Hm, das löscht mir irgendwie alles


----------



## chmee (19. Dezember 2010)

Da wird Nix gelöscht, es wird nur Nix gefunden (Unterschied zwischen match und replace)  Ganz ehrlich, ohne ransetzen und ein bissel regex lernen wird es nur eine Mühsal, herauszufinden, warum es bei Dir nicht will. Also, ausprobieren, rumtesten und es selbst herausfinden. sry.

mfg chmee


----------



## Geordi (19. Dezember 2010)

Naja, trotzdem erstmal danke.
Aber das preg_match("#(.*)=(.*)#su",$Meldung,$Meld); nix bringt sieht man ja schon, wenn man meinen Text und die RegEx in den Onlinetester reinwirft und guckt was kommt.


----------



## chmee (19. Dezember 2010)

Benutzt Du den Onlinetester richtig? Bei mir gehts.

Text oben rein
als Suchmuster *(.*)(=)(.*)*
und Modifikatoren links *s* und *U* ein Häkchen setzen (sry, oben hatte ich ein kleines u)
nicht nötig, aber wenn Du willst links auch den Delimiter auf Raute stellen..
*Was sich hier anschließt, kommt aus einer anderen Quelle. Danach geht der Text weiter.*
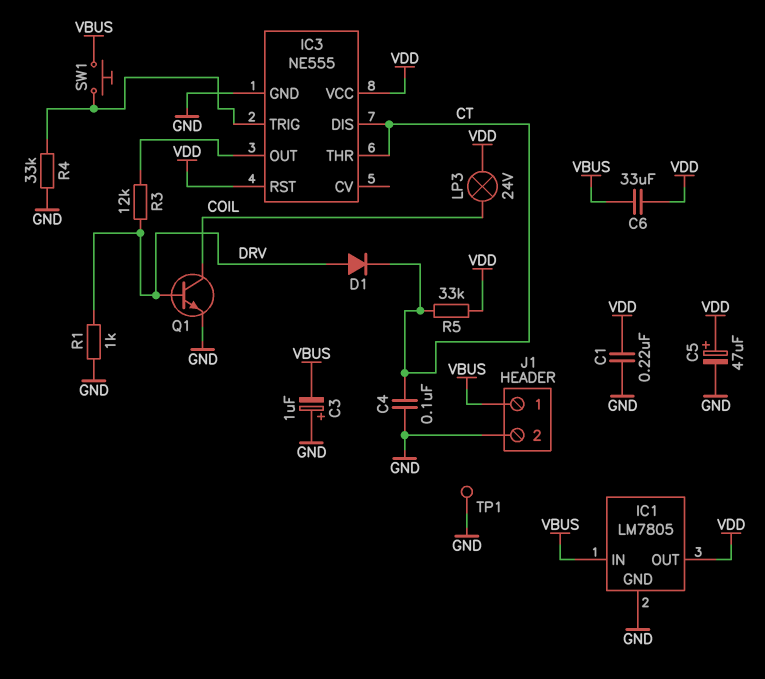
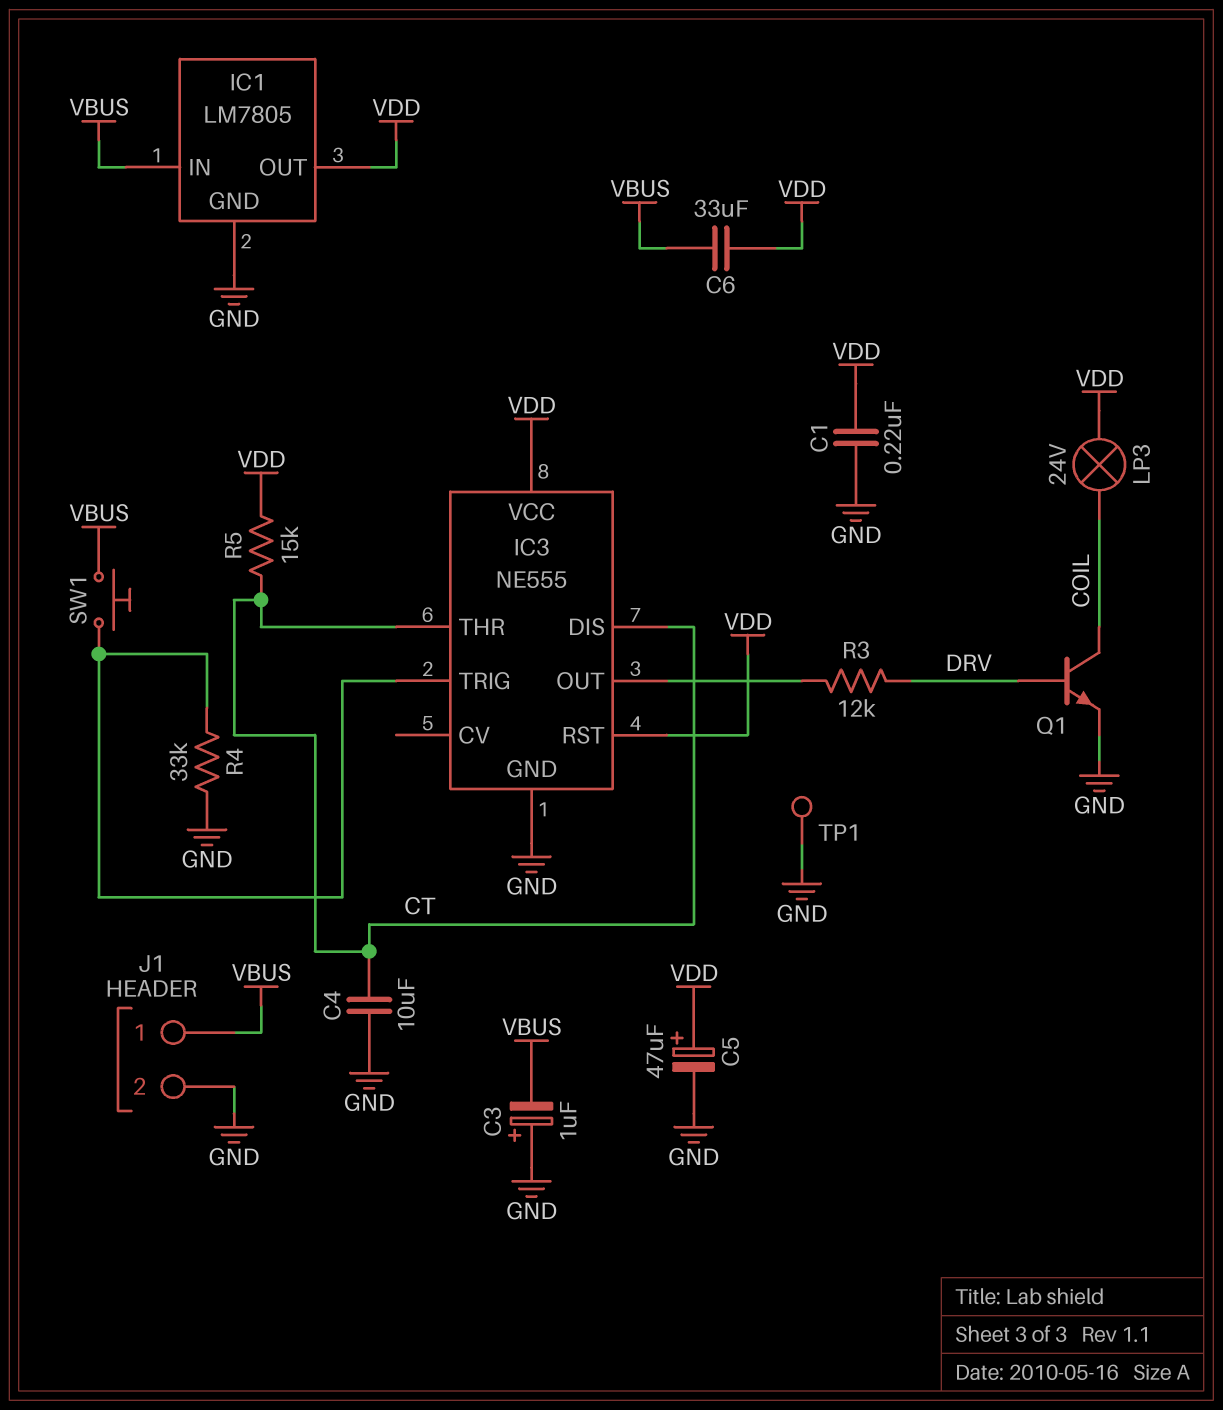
C4: 100nF (CT, GND) -> 10uF (CT, GND)
D1: diode (A DRV, K CT) -> none
R1: 1k (DRV, GND) -> none
R5: 33k (CT, VDD) -> 15k (CT, VDD)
(Bei Outputoptionen einfach noch "Rexexp Beispiel zeigen" Häkchen setzen, dann hast Du Deinen php-code)

mfg chmee


----------



## Geordi (19. Dezember 2010)

Hm Okay, fehler gefunden, ABER: strstr($Meldung, '=', true); tuts auch und das viel schneller


----------



## karla50 (20. Januar 2021)

Hallo,
habe das auch mal probiert mit folgendem Code:
$artikelnummer[$i]=preg_replace("#,.*#","",$artikel[$i]);
Also: Lösche alles nach dem ersten Komma incl. dem Komma.

Mein String sieht so aus:
[0] = 12, Artikel -Text - Preis
[1] = 27, Artikel - Text - Preis
[2] = 17, Artikel - Text - Preis

Ergebnis müsste ja sein: 
[0] = 12
[1] = 27
[2] = 17

Allerdings sieht es so aus:
[0] = 12
[1] = 2
[2] = 1

Der gibt mir beim 2. String und allen weiteren nur die erste Zahl aus. Der Rest wird leider nicht ausgegeben.
Kann mir jemand sagen woran das liegt?


----------



## Yaslaw (20. Januar 2021)

Ungetestet, sollte es auch so gehen:
Deine Logikk umgekehrt. Nimm vom Anfang des Strings alle Ziffern.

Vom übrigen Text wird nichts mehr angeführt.